▶ DOCUMENT SECTION:
★ ★ ★ ★ ★
# Recruitment for Greyhawk campaign



## Dozen

EDIT: WE'RE FULL. The party consists of a Wizard(support build, played by ENWorld's famous RUMBLETiGER), a Monk (defensive, played by Funkmaster Rick), an Artificer(a horde master by Serapheguin) and a Ranger(a headhunter played by one who calls himself... Rob) so far. iwantmantmyjetpack has been banned for unsavory behavior and his fighter is henceforward a minor NPC(I figured out most of the concept anyway).

I'm looking for 2-4, (kinda) first level PCs for a 3.5 campaign we'd play on the net. I wanted to start forever now, and finally, my other options exhausted, I rely on random recruitment and hope it doesn't bite me back in the nads. Please don't abuse my position

The plot will, barring a derail, will mostly play out in Brennethar County, Sunndi a few years after the Greyhawk Wars, revolving around a border incident with Glorvardum. Low combat, roleplaying is welcome.

I expect characters to have motivations and a decent backstory, which strongly influences how much cheese I let you get away with. Should it turn out  particularly good... I might let a little ECL, famously smelly character options, or an item outside your price range among your starting equipment here and there slide But only if justified!

I'm very lenient regarding sources(In trade I request you discuss your progression with me every time you level up). Core books and any third party book I own have an automatic free pass, save for Savage Species. Rules from Races of War are used in place for Monster characters. Pathfinder sources(Including main classes from the PFSRD, only with 3.5 hit dice, which I employ for NPCs regardless of your choice) may be also used unless otherwise noted. Mark them with a (P) on your character sheet for ease of use. I yoinked the Fly skill, Called Shots, magic item rules and progression from PF, as well. While I do discourage material from the Tomes, Homebrew and Dandwiki, you can still use said sources, given you're reasonable about it.
★ ★ ★ ★ ★
▶ ABOUT THIS EXERCISE:
Transcribe the Greyhawk recruitment post word for word from "I expect characters" to "only if justified!". The material after this point comes from a separate source.

▶ THE DATA:
★ ★ ★ ★ ★
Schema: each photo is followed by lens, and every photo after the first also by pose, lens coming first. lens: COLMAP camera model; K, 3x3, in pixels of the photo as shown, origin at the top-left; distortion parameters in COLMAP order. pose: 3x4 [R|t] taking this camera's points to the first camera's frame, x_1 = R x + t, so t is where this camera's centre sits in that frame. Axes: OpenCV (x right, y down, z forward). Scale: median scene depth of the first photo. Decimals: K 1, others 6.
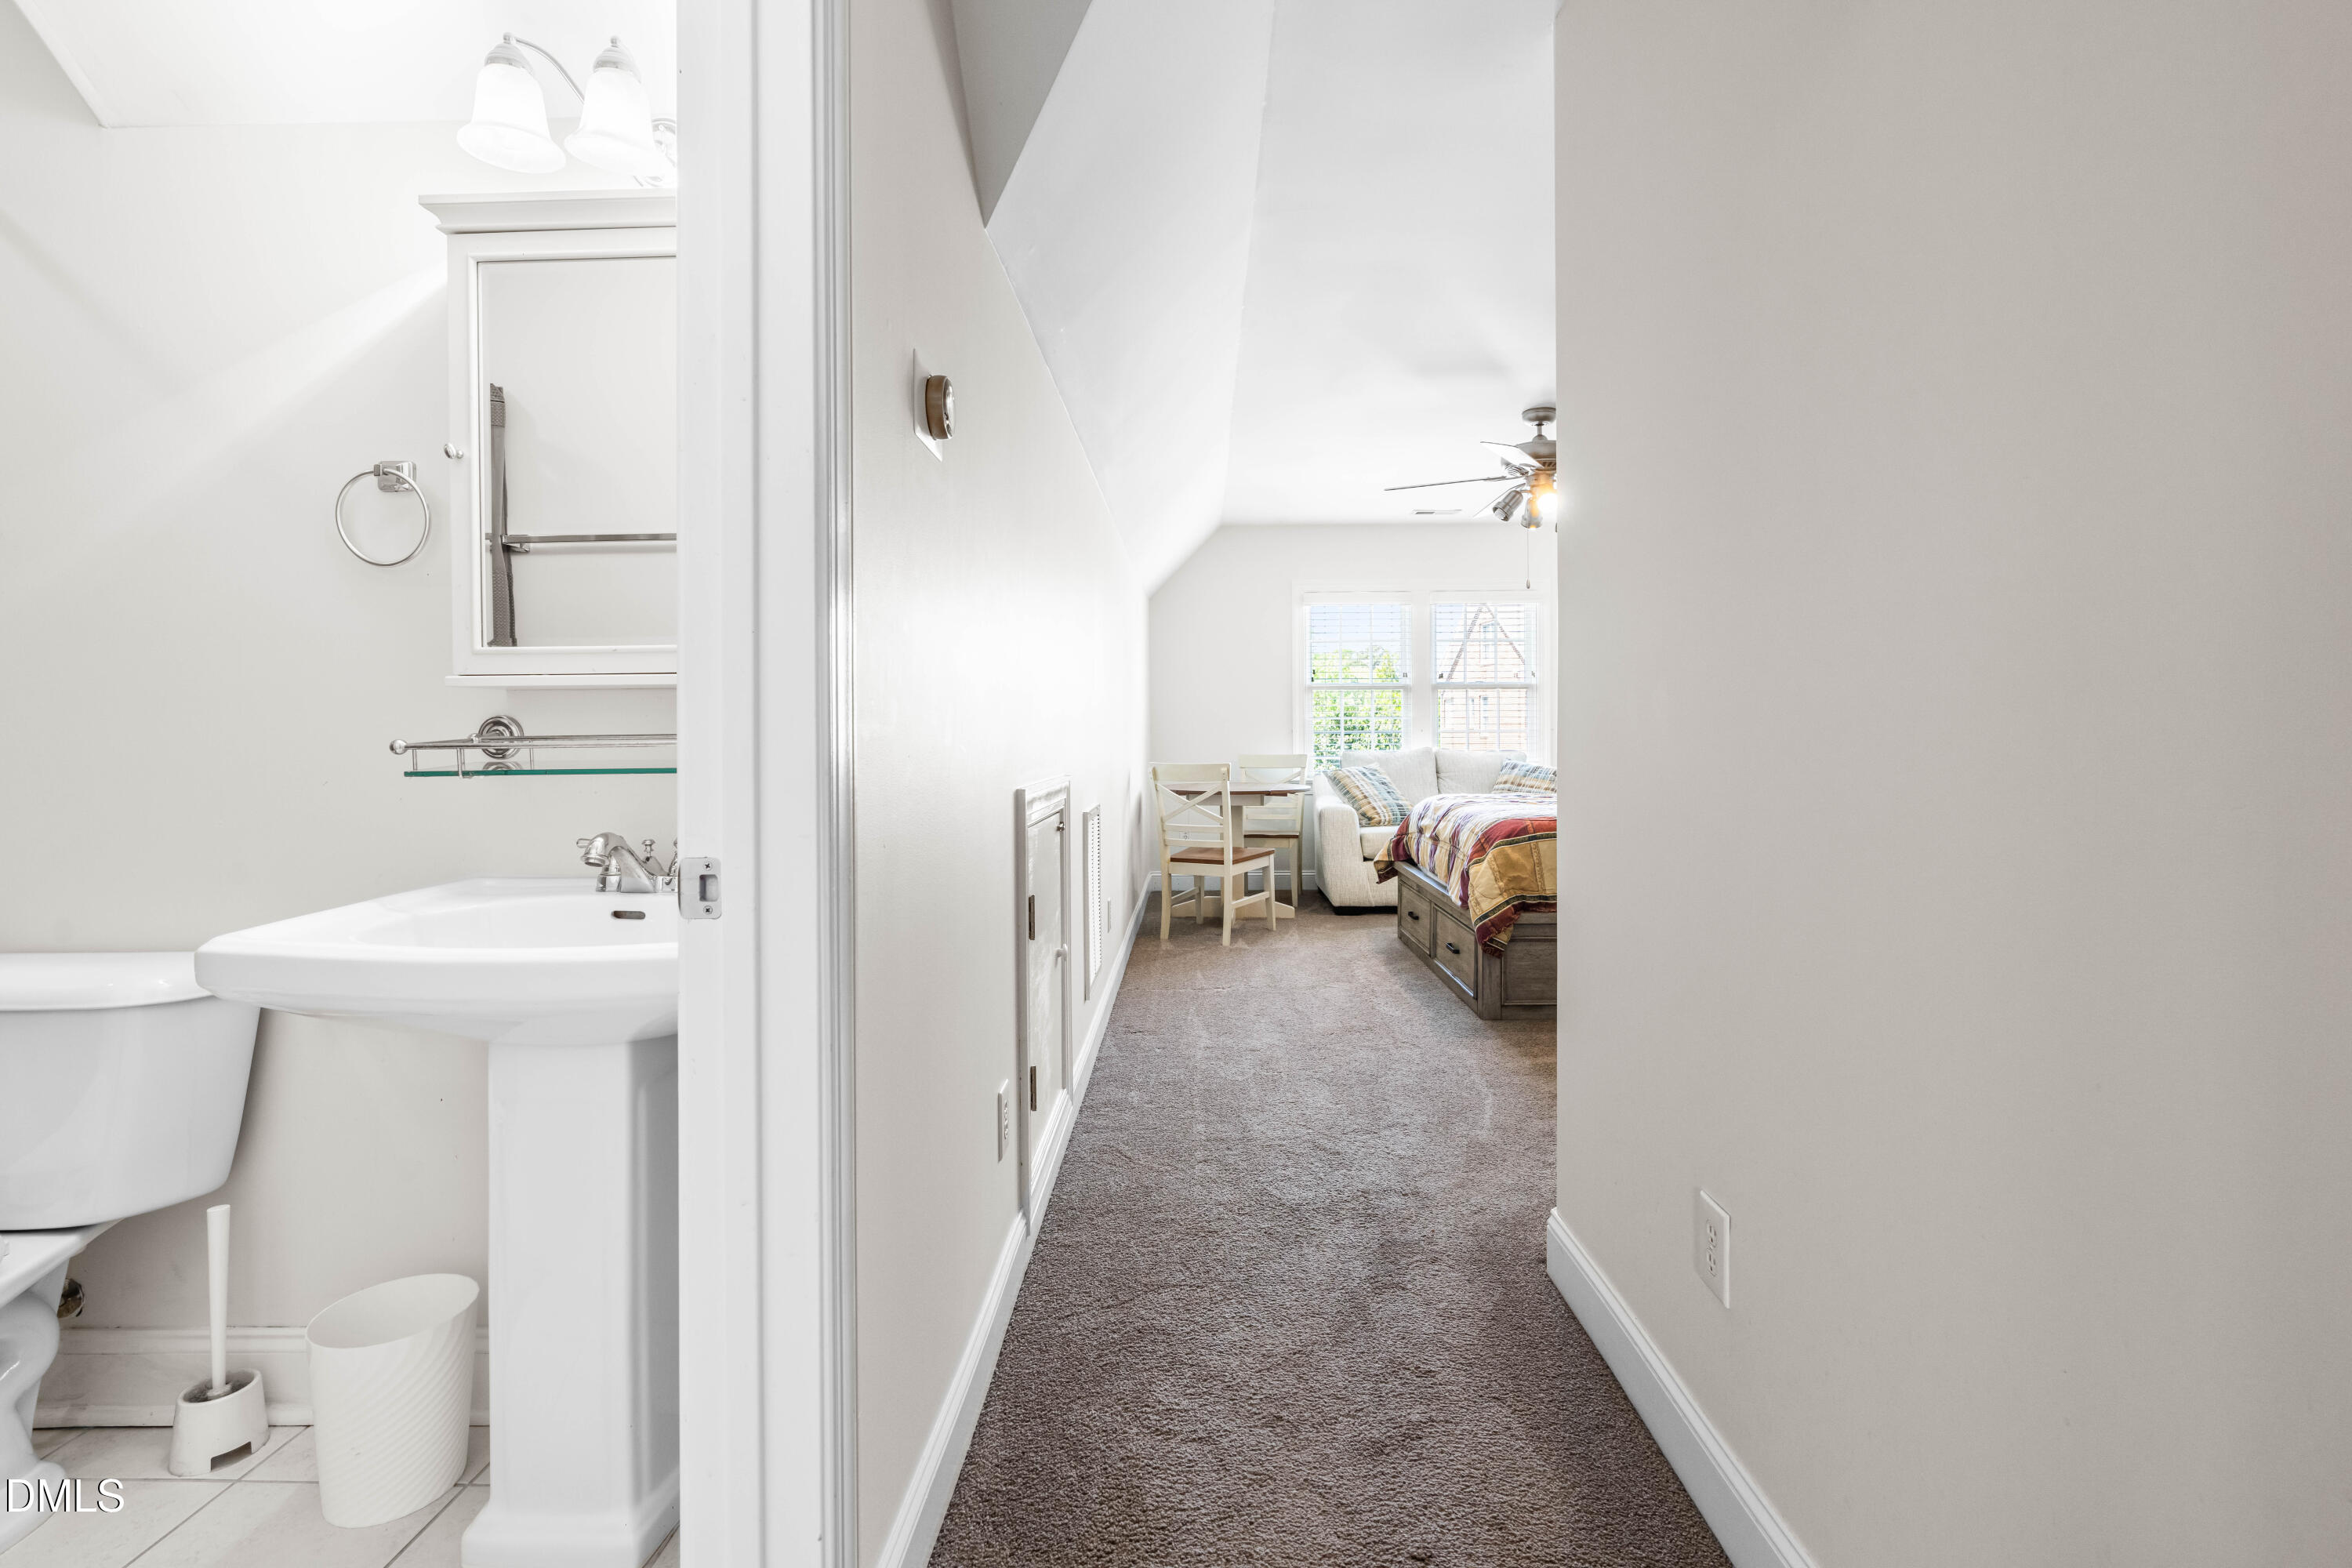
lens RADIAL K [[1064.2, 0, 1161.8], [0, 1064.2, 743.0], [0, 0, 1]] dist [-0.008418, 0.003466]
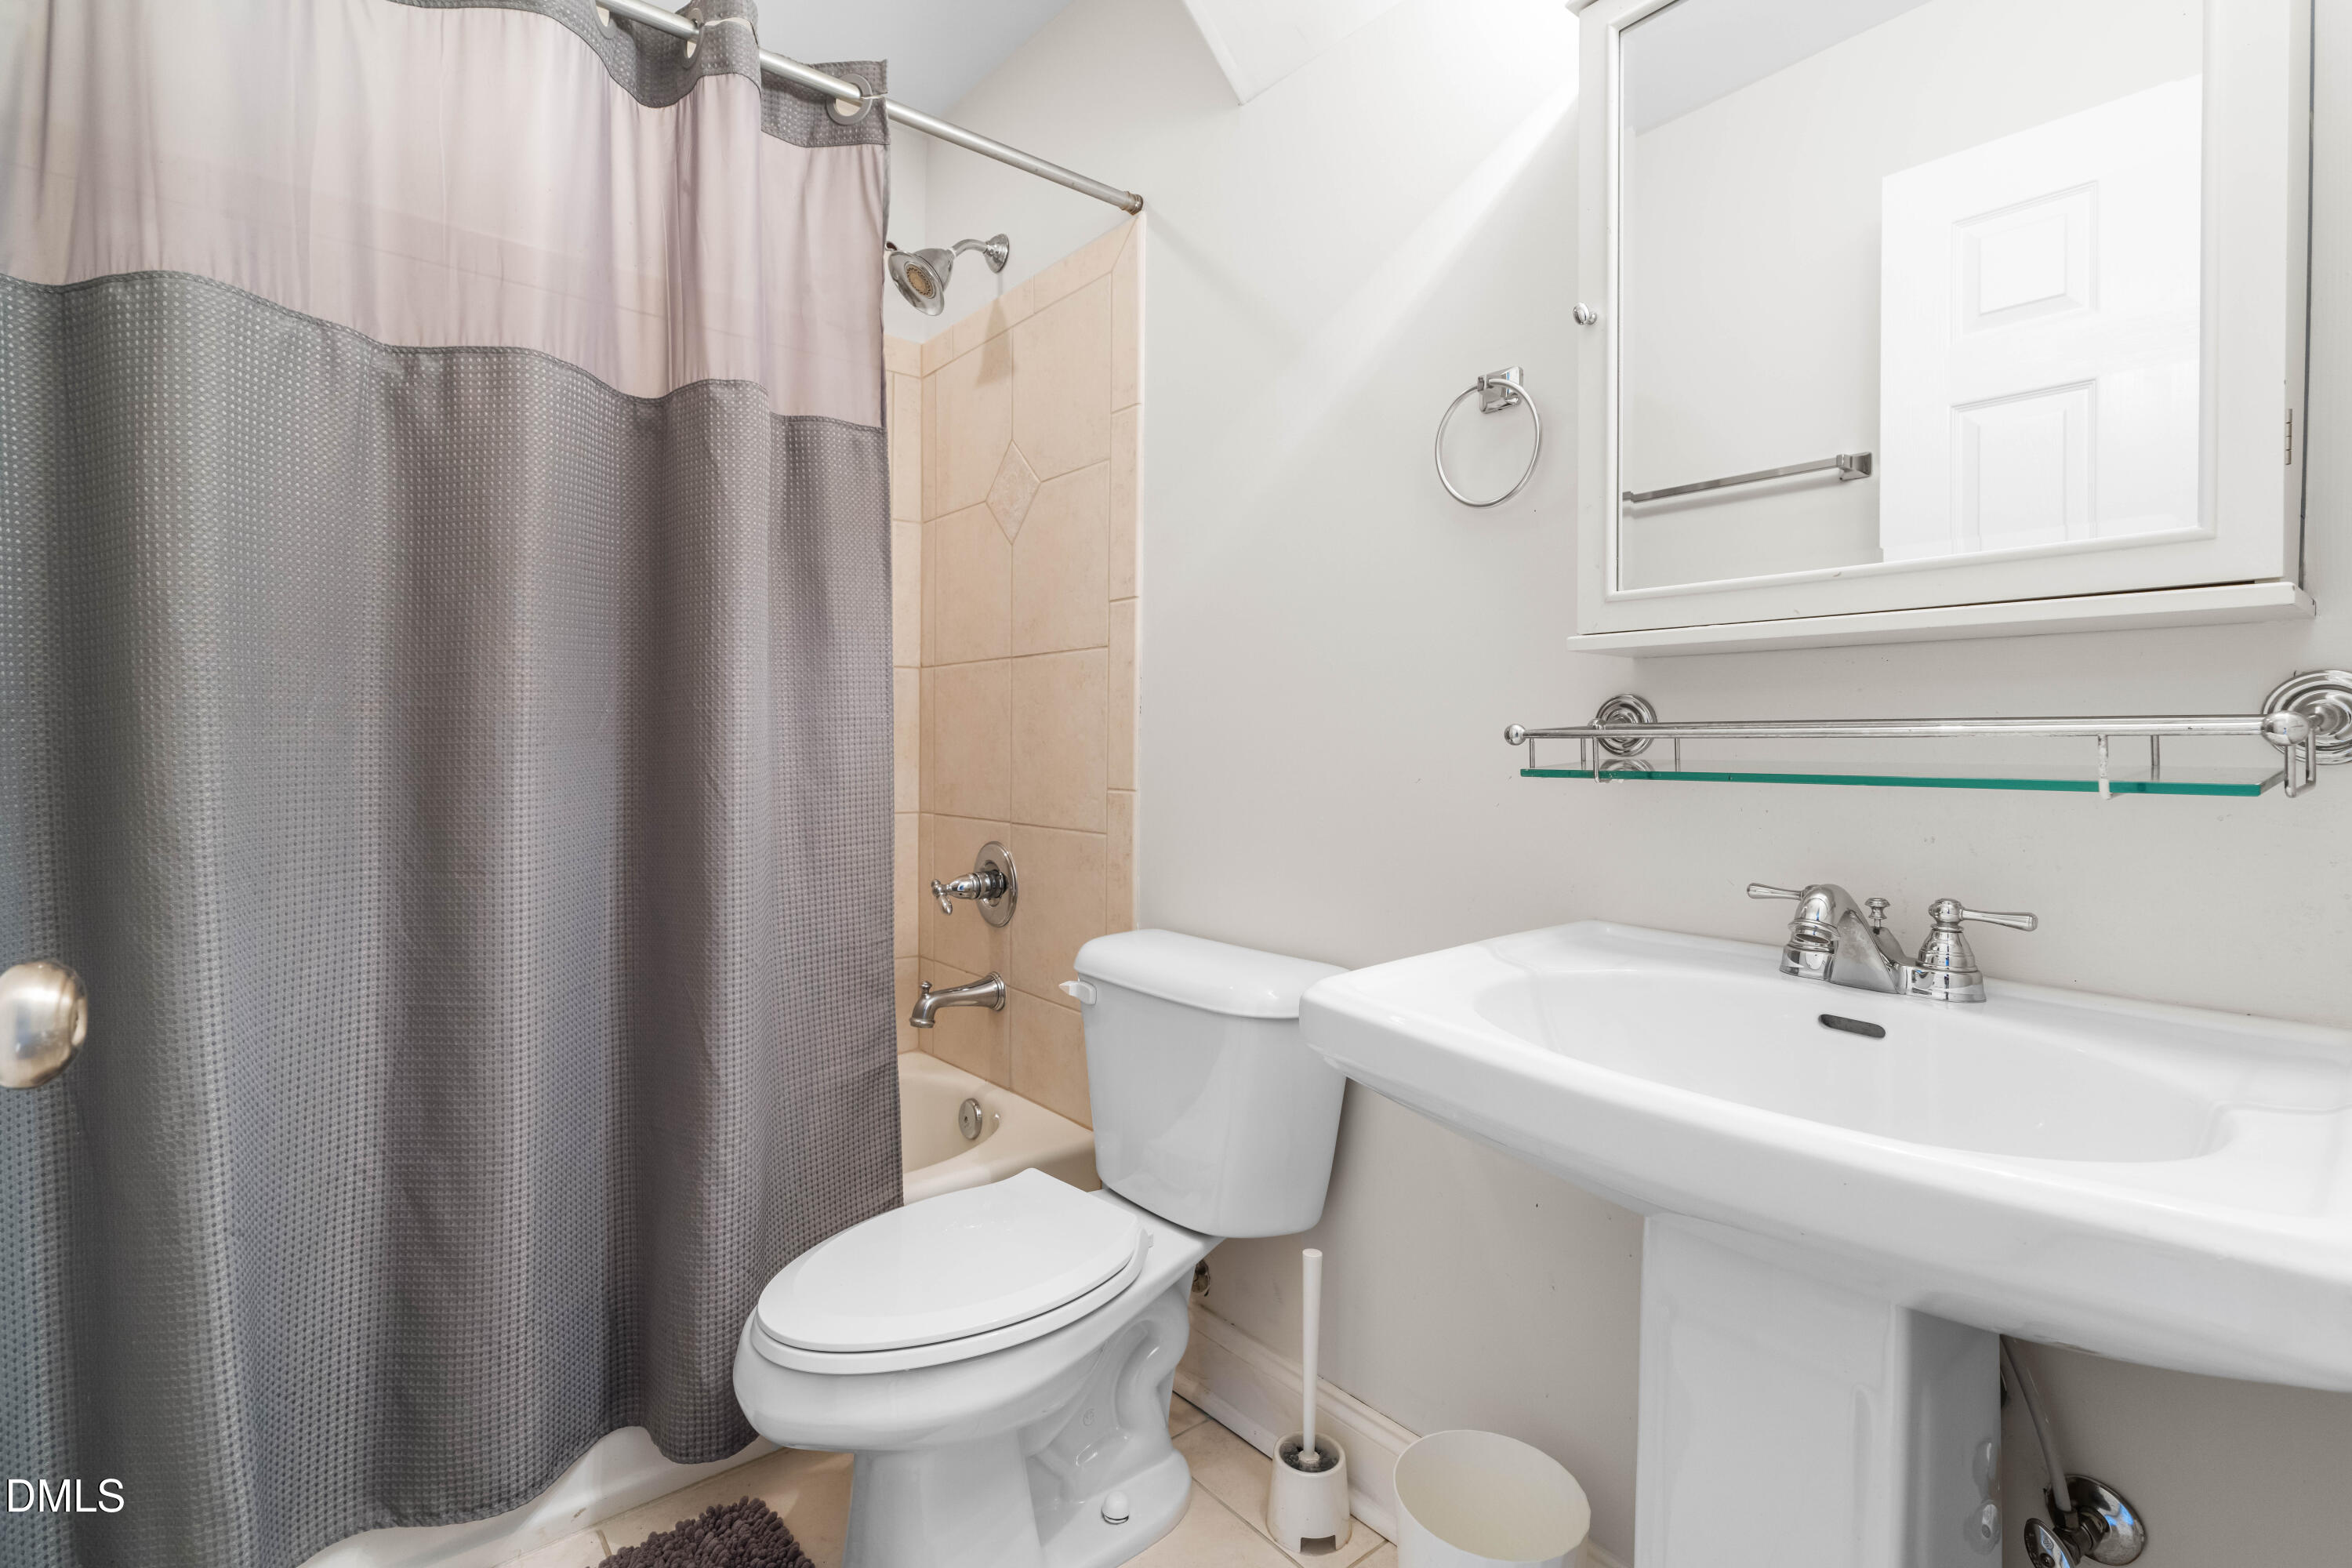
lens RADIAL K [[1064.2, 0, 1174.4], [0, 1064.2, 766.7], [0, 0, 1]] dist [-0.008418, 0.003466]
pose [[0.652715, 0.029248, -0.757039, -0.308713], [-0.014010, 0.999550, 0.026538, 0.009090], [0.757474, -0.006716, 0.652831, 0.338764]]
★ ★ ★ ★ ★
▶ TASK RESULT:
I expect characters to have motivations and a decent backstory, which strongly influences how much cheese I let you get away with. Should it turn out  particularly good... I might let a little ECL, famously smelly character options, or an item outside your price range among your starting equipment here and there slide But only if justified!